The city says 77 percent of shops and restaurants at O’Hare have reopened. At Midway, 59 percent are back in business.

“Some restaurants have reopened. Some haven’t,” says Patrick Little, director of operations for Tortas Frontera, the Rick Bayless restaurants at O’Hare. “Staffing is part of that equation. Some of it is what concepts are most popular with customers. There are myriad reasons.”

Tortas Frontera’s three O’Hare locations, which are operated by a concessionaire, have reopened over the past three months.

“I’m sure there’s been some money left on the table,” he says. “That’s true for everyone. No one has a crystal ball about when traffic is going to pick up and when to start hiring. You have to be a few weeks ahead of it.”

Some retail operators are offering sign-on bonuses, a practice airport veterans say is unheard of. Hudson Group, which operates newsstands and bookstores, and Marshall Retail Group, which operates InMotion and Headphone Hub—are offering a $300 incentive, based on recent online job postings.

“Like many other retailers, we’re experiencing challenges in hiring store associates,” says a spokeswoman for Hudson, based in East Rutherford, N.J. She declines to comment further.

Ads showed Sodexo is offering a $1,000 sign-on bonus for a cook at the United Club at O’Hare. Outsourcing firms Worldwide Flight Services offered a $1,500 bonus for cargo ramp workers at O’Hare, and Atlantic Aviation offered a $1,500 bonus for refuelers at Midway.

The Transportation Security Administration is offering $1,000 bonuses for new security screeners.

It’s another sign of the strain being felt across vast swaths of an economy that had been idling for 15 months as it tries to restart all at once.

“Passenger demand has come roaring back quicker than anticipated,” says Mike Durocher, senior vice president at Prospect Airport Services, a Des Plaines firm that provides baggage handlers, aircraft-cleaning crews, ticket-counter agents and other workers at 33 airports. “It’s a very tough labor market right now.
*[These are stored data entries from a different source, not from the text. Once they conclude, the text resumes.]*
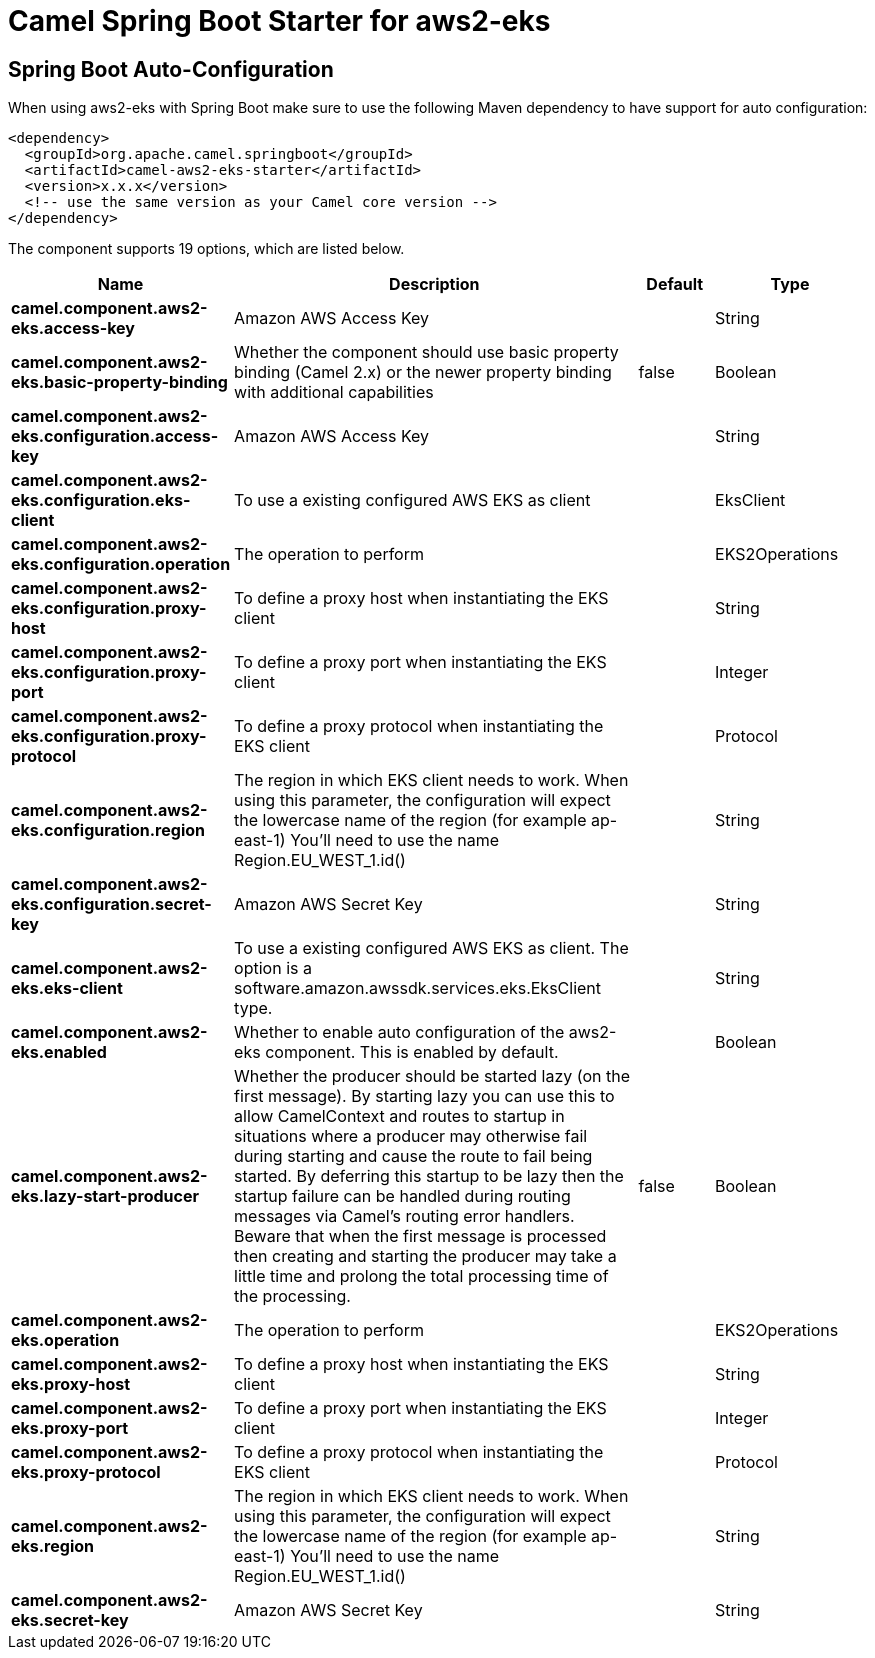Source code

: // spring-boot-auto-configure options: START
:page-partial:
:doctitle: Camel Spring Boot Starter for aws2-eks

== Spring Boot Auto-Configuration

When using aws2-eks with Spring Boot make sure to use the following Maven dependency to have support for auto configuration:

[source,xml]
----
<dependency>
  <groupId>org.apache.camel.springboot</groupId>
  <artifactId>camel-aws2-eks-starter</artifactId>
  <version>x.x.x</version>
  <!-- use the same version as your Camel core version -->
</dependency>
----


The component supports 19 options, which are listed below.



[width="100%",cols="2,5,^1,2",options="header"]
|===
| Name | Description | Default | Type
| *camel.component.aws2-eks.access-key* | Amazon AWS Access Key |  | String
| *camel.component.aws2-eks.basic-property-binding* | Whether the component should use basic property binding (Camel 2.x) or the newer property binding with additional capabilities | false | Boolean
| *camel.component.aws2-eks.configuration.access-key* | Amazon AWS Access Key |  | String
| *camel.component.aws2-eks.configuration.eks-client* | To use a existing configured AWS EKS as client |  | EksClient
| *camel.component.aws2-eks.configuration.operation* | The operation to perform |  | EKS2Operations
| *camel.component.aws2-eks.configuration.proxy-host* | To define a proxy host when instantiating the EKS client |  | String
| *camel.component.aws2-eks.configuration.proxy-port* | To define a proxy port when instantiating the EKS client |  | Integer
| *camel.component.aws2-eks.configuration.proxy-protocol* | To define a proxy protocol when instantiating the EKS client |  | Protocol
| *camel.component.aws2-eks.configuration.region* | The region in which EKS client needs to work. When using this parameter, the configuration will expect the lowercase name of the region (for example ap-east-1) You'll need to use the name Region.EU_WEST_1.id() |  | String
| *camel.component.aws2-eks.configuration.secret-key* | Amazon AWS Secret Key |  | String
| *camel.component.aws2-eks.eks-client* | To use a existing configured AWS EKS as client. The option is a software.amazon.awssdk.services.eks.EksClient type. |  | String
| *camel.component.aws2-eks.enabled* | Whether to enable auto configuration of the aws2-eks component. This is enabled by default. |  | Boolean
| *camel.component.aws2-eks.lazy-start-producer* | Whether the producer should be started lazy (on the first message). By starting lazy you can use this to allow CamelContext and routes to startup in situations where a producer may otherwise fail during starting and cause the route to fail being started. By deferring this startup to be lazy then the startup failure can be handled during routing messages via Camel's routing error handlers. Beware that when the first message is processed then creating and starting the producer may take a little time and prolong the total processing time of the processing. | false | Boolean
| *camel.component.aws2-eks.operation* | The operation to perform |  | EKS2Operations
| *camel.component.aws2-eks.proxy-host* | To define a proxy host when instantiating the EKS client |  | String
| *camel.component.aws2-eks.proxy-port* | To define a proxy port when instantiating the EKS client |  | Integer
| *camel.component.aws2-eks.proxy-protocol* | To define a proxy protocol when instantiating the EKS client |  | Protocol
| *camel.component.aws2-eks.region* | The region in which EKS client needs to work. When using this parameter, the configuration will expect the lowercase name of the region (for example ap-east-1) You'll need to use the name Region.EU_WEST_1.id() |  | String
| *camel.component.aws2-eks.secret-key* | Amazon AWS Secret Key |  | String
|===
// spring-boot-auto-configure options: END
We’re all scrambling to get people in the door.”

The company laid off about 1,000 employees at O’Hare and Midway when COVID hit. It has recalled all laid-off employees. “We’re doing OK,” Durocher says. “We’re meeting our commitments.”

About 50,000 people work at the two airports. Airlines rely on outsourcers to handle ticketing, loading and unloading aircraft, cleaning planes between flights and fueling. If they have difficulty finding staff, it’s that much more difficult for airlines to crank up their operations.

Finding airport workers is a challenge in the best of times because employees generally have to travel longer distances to get to work, go through security, pay more for parking and food, and schedules can be more demanding.

Vendors took another blow last week. Pay rates for many workers rose from $14.25-$14.85 per hour July 1 when the city minimum wage rose to $15. The boost in minimum wage will push up pay rates for other workers.

“Airports are always in a difficult hiring situation,” says Tom Gimbel, CEO of the LaSalle Network, a staffing firm—LaSalle does not do work at the airport. “Right now, they’re in the worst situation of anybody.”

When companies do find workers, it takes longer to bring them on board because employees have to undergo background checks to get security clearance to work at the airport. The process can take a couple of weeks. As airport operations picked up in May, the city’s badging operations at the airports were quickly overrun with both existing employees seeking renewals and new hires getting new badges. The city has hired a staffing firm to add badging clerks.

In the meantime, restaurants and retailers also are looking to technology, such as kiosks, for help. Hudson News recently opened a Midway store that allows customers to purchase products with Amazon technology instead of standing in line. Vending machines that contain clothing and sunglasses also have been added.

Home Run Inn Pizza at Midway, which is beating pre-COVID level sales thanks to a location close to Southwest Airlines’ busiest gates, is also encouraging online ordering.

“There’s more business than we have the people to meet,” says Alan Potekin, regional operations manager. “We’re not fully staffed. We’re trying to push as many guests as we can to use technology to order to take some pressure off our staff.”